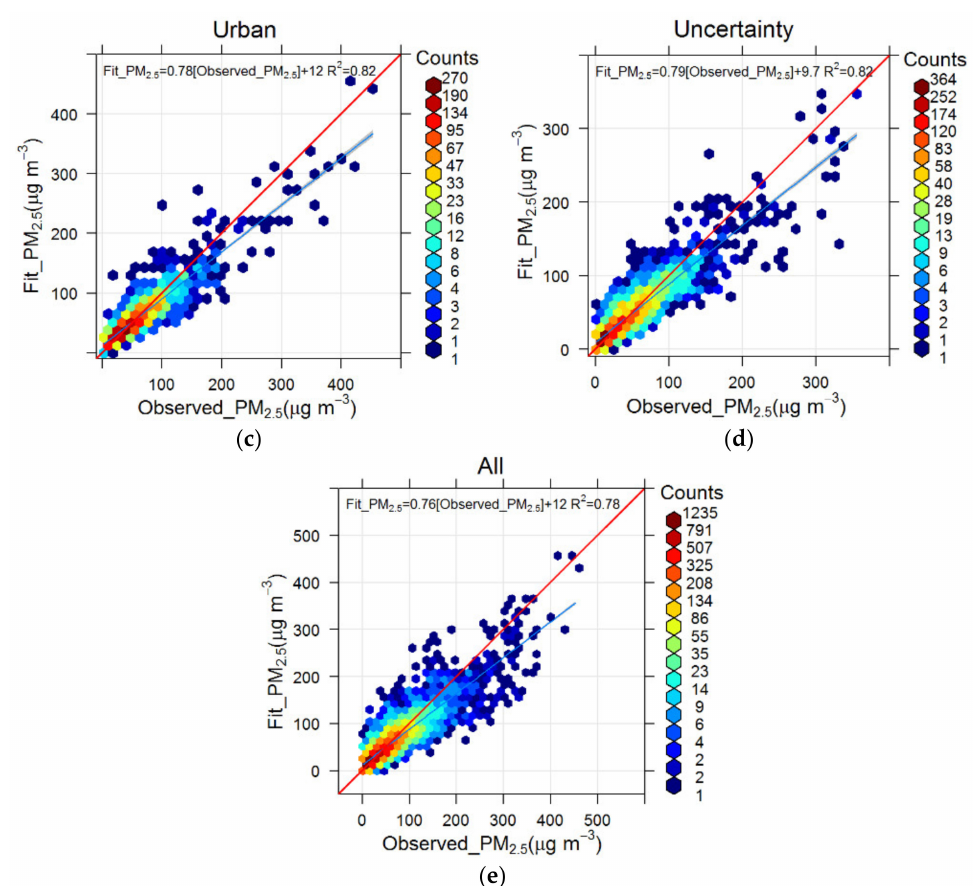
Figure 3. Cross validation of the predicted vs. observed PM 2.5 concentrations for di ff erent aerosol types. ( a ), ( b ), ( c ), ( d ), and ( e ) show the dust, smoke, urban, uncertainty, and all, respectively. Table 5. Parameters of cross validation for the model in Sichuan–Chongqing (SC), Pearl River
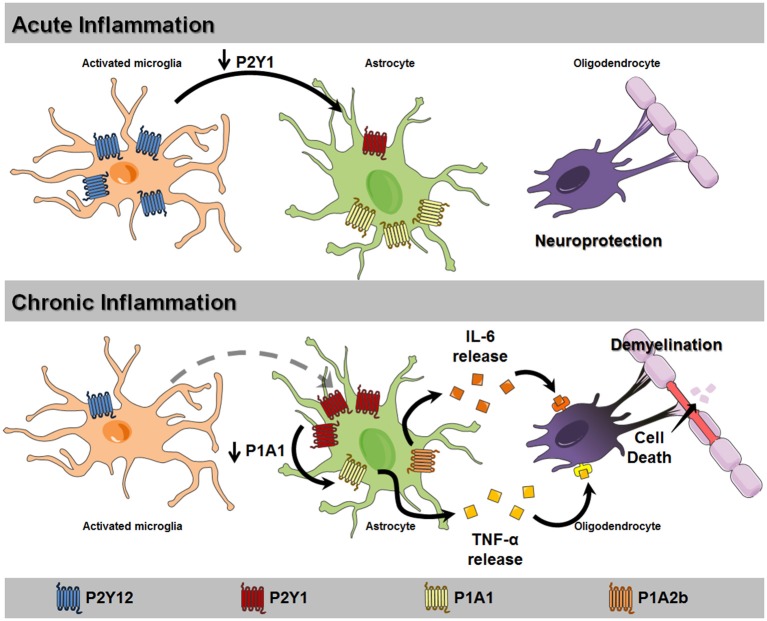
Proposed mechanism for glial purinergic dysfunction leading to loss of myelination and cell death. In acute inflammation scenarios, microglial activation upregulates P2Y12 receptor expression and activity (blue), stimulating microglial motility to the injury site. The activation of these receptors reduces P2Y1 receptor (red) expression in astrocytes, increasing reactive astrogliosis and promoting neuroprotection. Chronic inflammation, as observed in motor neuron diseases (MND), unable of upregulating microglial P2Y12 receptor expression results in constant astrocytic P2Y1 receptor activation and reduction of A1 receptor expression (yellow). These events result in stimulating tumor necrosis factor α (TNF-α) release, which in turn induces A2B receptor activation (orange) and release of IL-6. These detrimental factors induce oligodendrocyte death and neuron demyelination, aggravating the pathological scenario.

━━━━━━━━━━━━━━━━━━━━━━━━━━━━━━

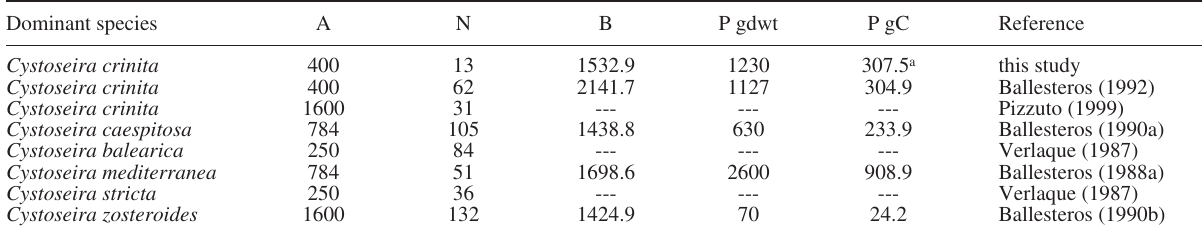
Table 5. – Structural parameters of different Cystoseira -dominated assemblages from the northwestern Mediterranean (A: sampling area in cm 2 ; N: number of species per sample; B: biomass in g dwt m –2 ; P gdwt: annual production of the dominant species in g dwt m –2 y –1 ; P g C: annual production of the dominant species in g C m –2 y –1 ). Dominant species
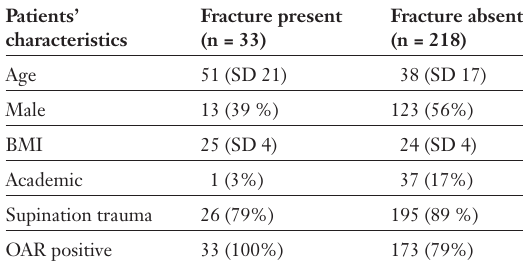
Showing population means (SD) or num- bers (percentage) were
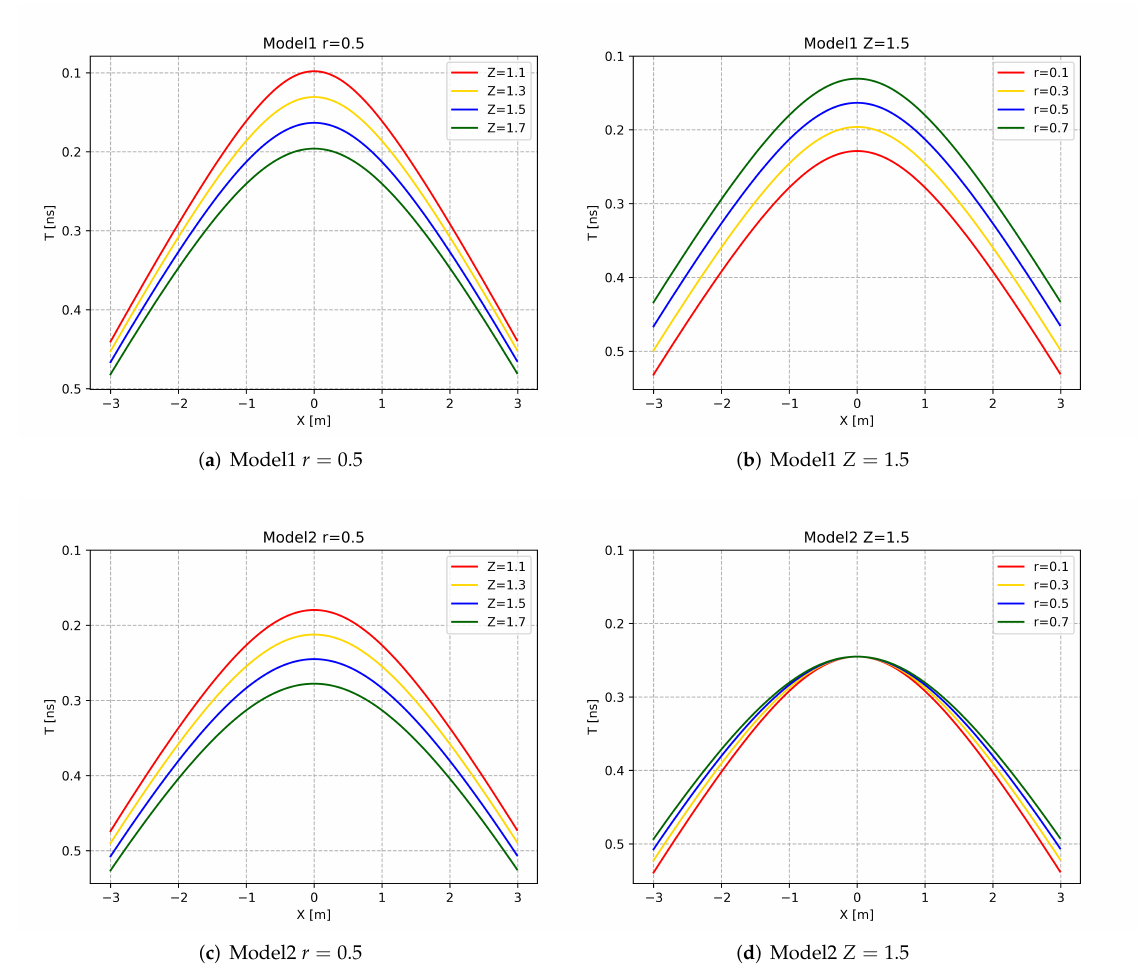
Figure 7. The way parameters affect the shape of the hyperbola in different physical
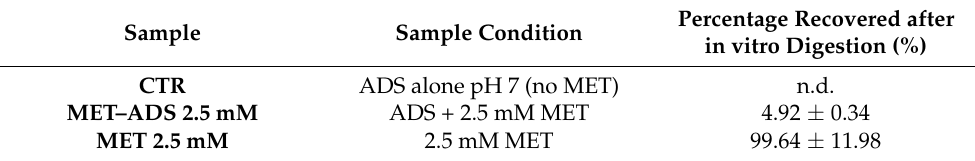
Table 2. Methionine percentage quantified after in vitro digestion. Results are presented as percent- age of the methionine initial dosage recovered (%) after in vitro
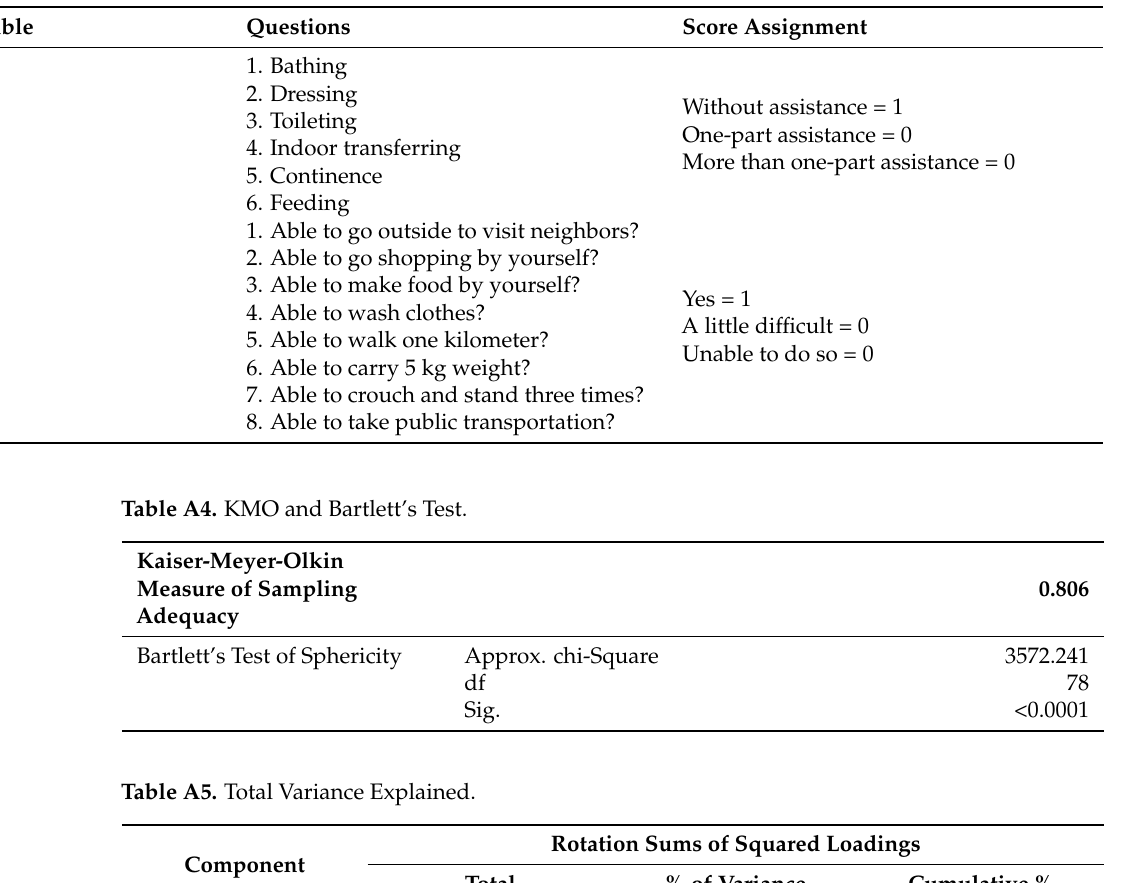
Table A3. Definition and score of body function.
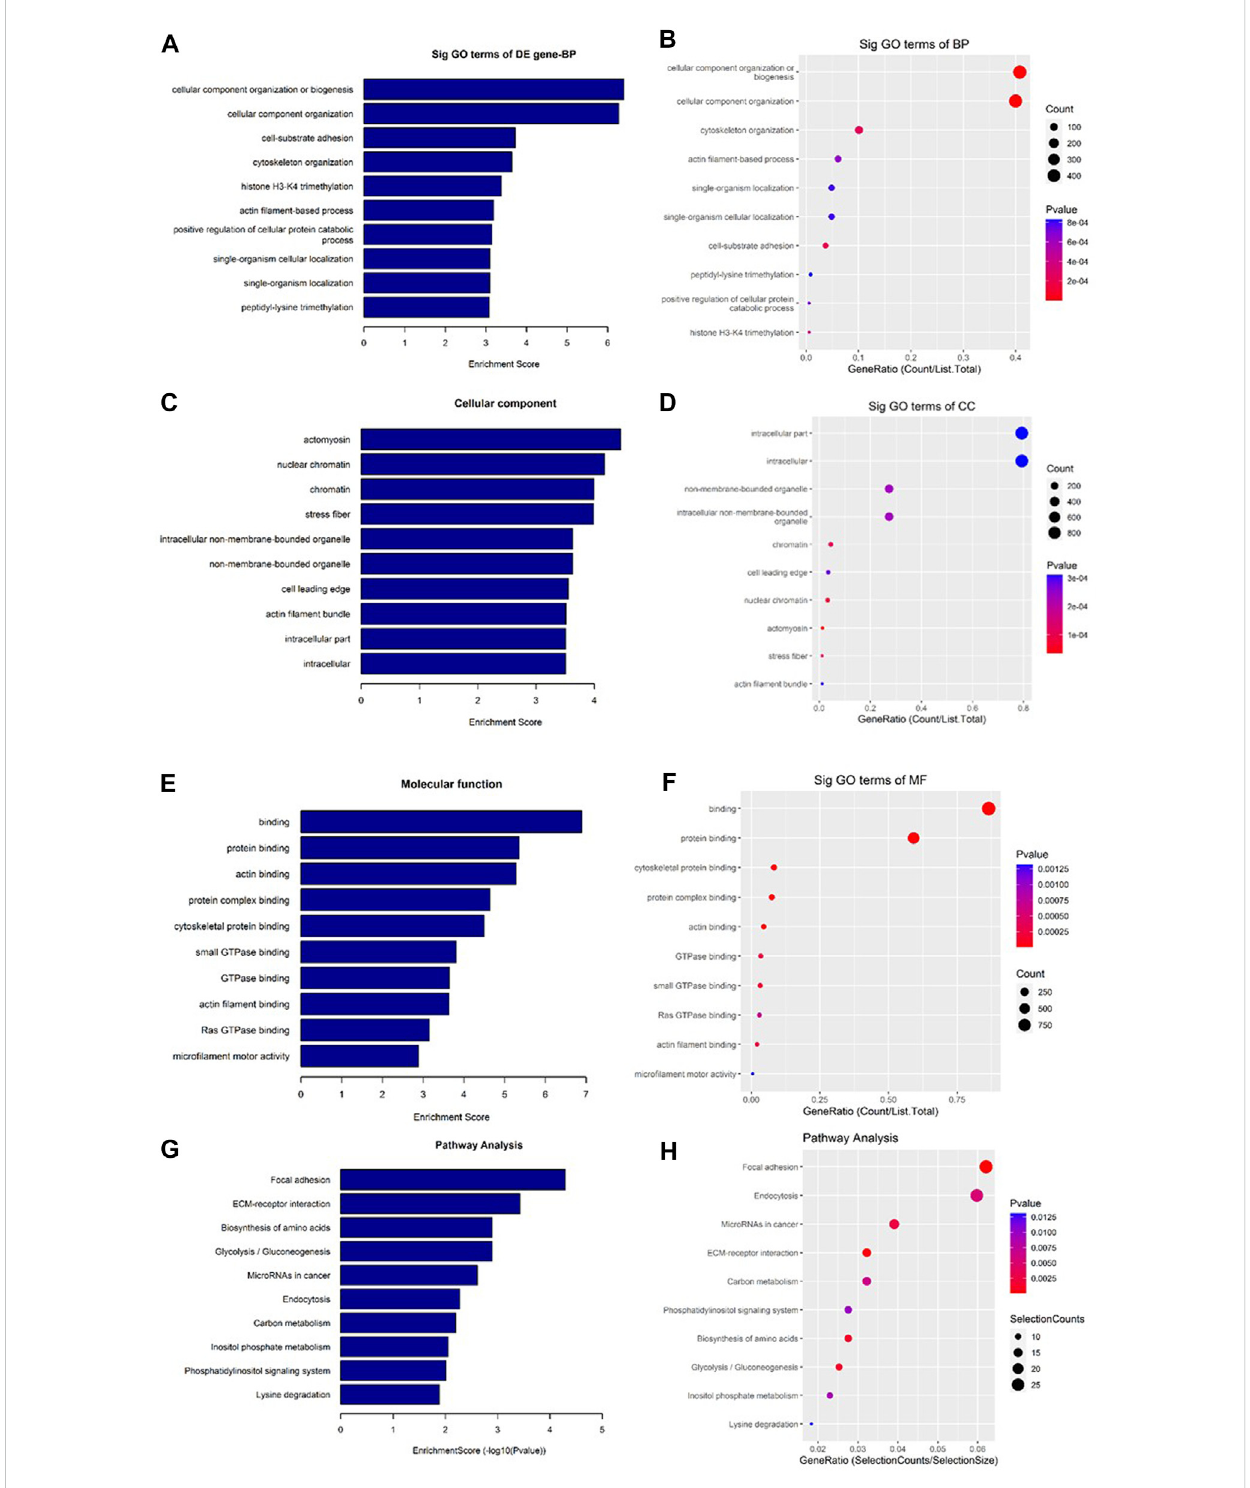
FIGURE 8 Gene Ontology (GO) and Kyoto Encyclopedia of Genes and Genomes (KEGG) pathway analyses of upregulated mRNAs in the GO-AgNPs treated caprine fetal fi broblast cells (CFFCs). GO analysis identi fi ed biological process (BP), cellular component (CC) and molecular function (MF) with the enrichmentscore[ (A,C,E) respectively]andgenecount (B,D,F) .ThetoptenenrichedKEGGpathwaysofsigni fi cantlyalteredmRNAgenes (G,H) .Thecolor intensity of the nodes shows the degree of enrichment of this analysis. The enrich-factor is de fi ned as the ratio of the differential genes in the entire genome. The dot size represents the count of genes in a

━━━━━━━━━━━━━━━━━━━━━━━━━━━━━━

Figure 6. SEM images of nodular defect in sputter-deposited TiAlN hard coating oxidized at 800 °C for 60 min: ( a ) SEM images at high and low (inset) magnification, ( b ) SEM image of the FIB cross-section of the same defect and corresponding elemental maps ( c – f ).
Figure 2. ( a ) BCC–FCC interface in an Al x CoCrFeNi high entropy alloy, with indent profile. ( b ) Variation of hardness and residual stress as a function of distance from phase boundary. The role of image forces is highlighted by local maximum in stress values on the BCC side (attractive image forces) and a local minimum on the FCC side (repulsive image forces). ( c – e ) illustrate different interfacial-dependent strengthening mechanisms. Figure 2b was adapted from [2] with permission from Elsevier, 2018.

━━━━━━━━━━━━━━━━━━━━━━━━━━━━━━

The answer is the lines above from the one with "Table 5. – Structural" to the one with "Figure 7. The", set down exactly, with no pictures.

### [EXERCISE ANSWER]
Table 5. – Structural parameters of different Cystoseira -dominated assemblages from the northwestern Mediterranean (A: sampling area in cm 2 ; N: number of species per sample; B: biomass in g dwt m –2 ; P gdwt: annual production of the dominant species in g dwt m –2 y –1 ; P g C: annual production of the dominant species in g C m –2 y –1 ). Dominant species
Showing population means (SD) or num- bers (percentage) were
Figure 7. The way parameters affect the shape of the hyperbola in different physical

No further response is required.